Adobe Audience Manager is a data management platform service that is part of Adobe Experience Cloud, a B2B range of products and services that manage the entire customer experience. The main goal of Audience Manager is to answer the question “who is this user” by collecting data from a billion of data points, then classifying and organizing them. The platform has a daily average of 47 billion calls which translates to more than 200 billion calls in Cassandra.
Cassandra is used by Adobe in eight AWS regions to be close to end users and minimize data latency. Data is collected from different geographical locations then pushed to the core database running in a single central location. After the data is processed, it is pushed back to the relevant edge locations so each one keeps a persistent partial cache of the core data. Cassandra is used in these edge locations to store the partial cache.
Adobe chose Cassandra because of its high availability, cross-data center support, horizontal scalability, and high performance read/writes. After more than 10 years, three out of four proved to be critical for Adobe, making it a good decision. Cross-data center is not useful in this case but a very nice feature to have.
In Audience Manager, each edge data center has two components: the Data Collection Service (DCS) which serves user requests and interacts with the Profile Cache Service (PCS) which is backed by Cassandra. The data in Cassandra is split into two sets: profiles and IDs. Each of these sets are further split into real-time and backend clusters.
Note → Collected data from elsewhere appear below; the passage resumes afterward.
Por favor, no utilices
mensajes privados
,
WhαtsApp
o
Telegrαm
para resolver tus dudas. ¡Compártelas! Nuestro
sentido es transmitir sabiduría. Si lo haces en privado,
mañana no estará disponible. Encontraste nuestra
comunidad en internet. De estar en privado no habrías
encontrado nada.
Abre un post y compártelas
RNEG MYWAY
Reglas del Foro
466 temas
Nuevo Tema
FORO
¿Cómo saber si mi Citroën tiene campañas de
Backend clusters are used by DCS for reading only where the data is backfilled by streaming from the core database and can take up to 48 hours to process. Real-time clusters are used for both reading and writing. When a read request is issued to the Data Collection Service, it reads from both clusters then merges the results before sending the response.
The partial caches deployed across 8 AWS regions and 32 Cassandra clusters with more than 800 EC2 instances holding 260 terabytes of data. Adobe uses various technologies including Terraform, Puppet, Spinnaker, Amazon Linux, Grafana, Prometheus, Python, Thanos, and Alertmanager to maintain the Cassandra infrastructure.
Cassandra exposes a lot of application metrics through its Java agent that are scraped by Prometheus along with the system metrics that are delivered by the node exporter. Prometheus service resides in all the 8 AWS regions and has a data retention of 14 days. The metrics are centralized in the Thanos service and persistently stored for more than a year. Alertmanager routes alerts to communication channels such as email, Slack, and PagerDuty. Adobe uses Grafana panels to visualize metric data.